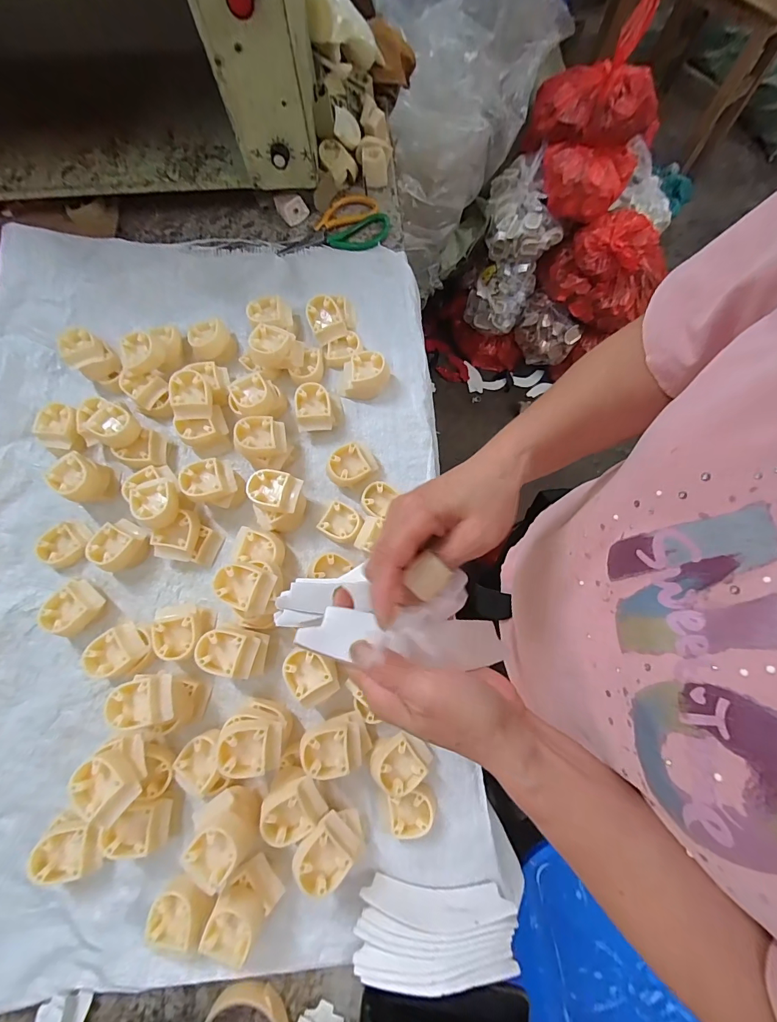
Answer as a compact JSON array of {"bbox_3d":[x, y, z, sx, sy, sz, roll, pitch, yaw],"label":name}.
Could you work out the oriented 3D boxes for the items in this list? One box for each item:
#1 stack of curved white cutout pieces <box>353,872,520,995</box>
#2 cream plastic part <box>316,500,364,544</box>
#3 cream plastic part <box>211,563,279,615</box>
[{"bbox_3d":[0.048,0.428,0.403,0.155,0.036,0.078,4,76,0],"label":"stack of curved white cutout pieces"},{"bbox_3d":[-0.060,0.015,0.519,0.051,0.017,0.045,31,77,7],"label":"cream plastic part"},{"bbox_3d":[-0.159,0.084,0.442,0.059,0.025,0.047,19,76,4],"label":"cream plastic part"}]

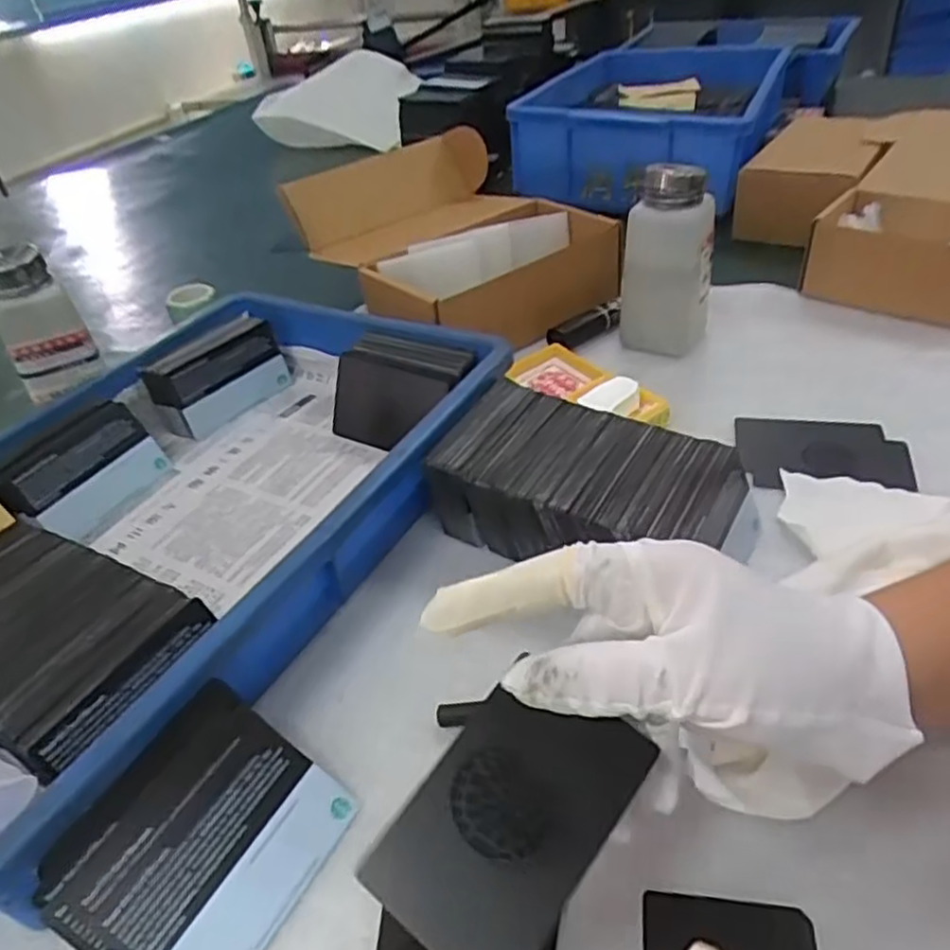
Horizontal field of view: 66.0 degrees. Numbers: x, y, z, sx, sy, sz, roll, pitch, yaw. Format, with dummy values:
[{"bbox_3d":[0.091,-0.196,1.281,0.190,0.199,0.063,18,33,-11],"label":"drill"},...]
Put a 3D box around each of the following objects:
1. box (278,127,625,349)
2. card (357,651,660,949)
[{"bbox_3d":[-0.012,-0.194,0.595,0.186,0.099,0.204,-31,44,-26],"label":"box"},{"bbox_3d":[0.010,0.101,0.221,0.054,0.004,0.082,32,66,21],"label":"card"}]

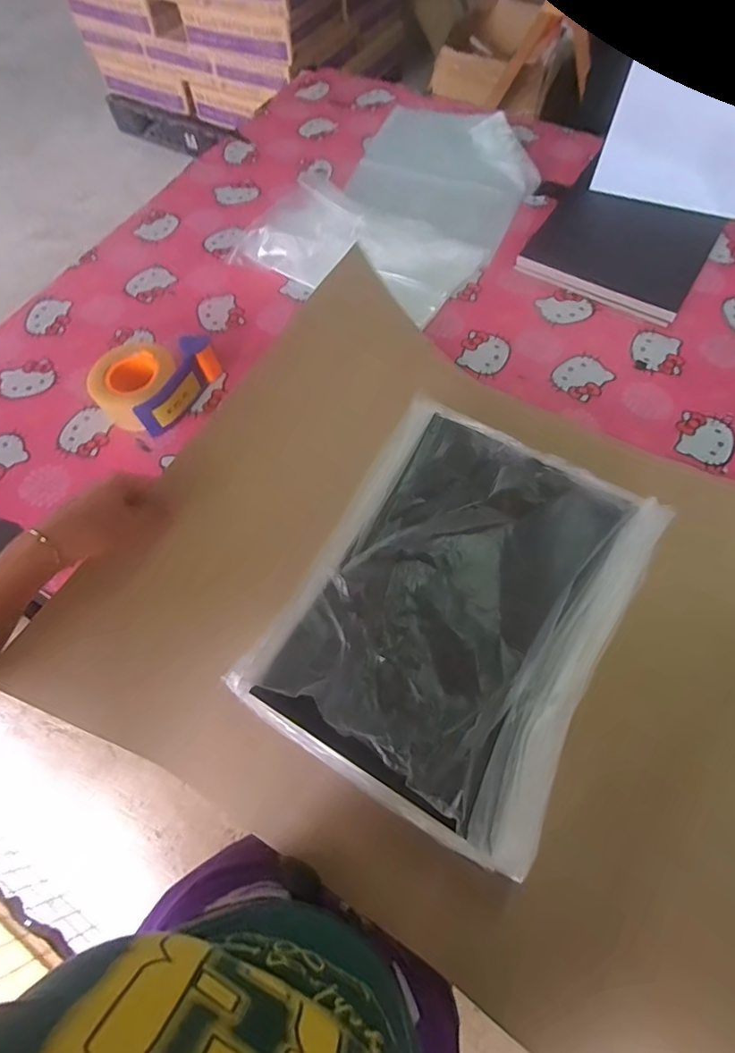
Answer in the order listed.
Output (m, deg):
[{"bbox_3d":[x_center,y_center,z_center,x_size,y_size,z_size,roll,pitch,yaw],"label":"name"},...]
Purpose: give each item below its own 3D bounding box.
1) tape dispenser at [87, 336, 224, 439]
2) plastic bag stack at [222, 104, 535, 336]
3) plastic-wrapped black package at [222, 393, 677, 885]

**Exercise**
Give the number of lines in the records that contain the word "each", and write nothing else.

**Solution to the problem**
3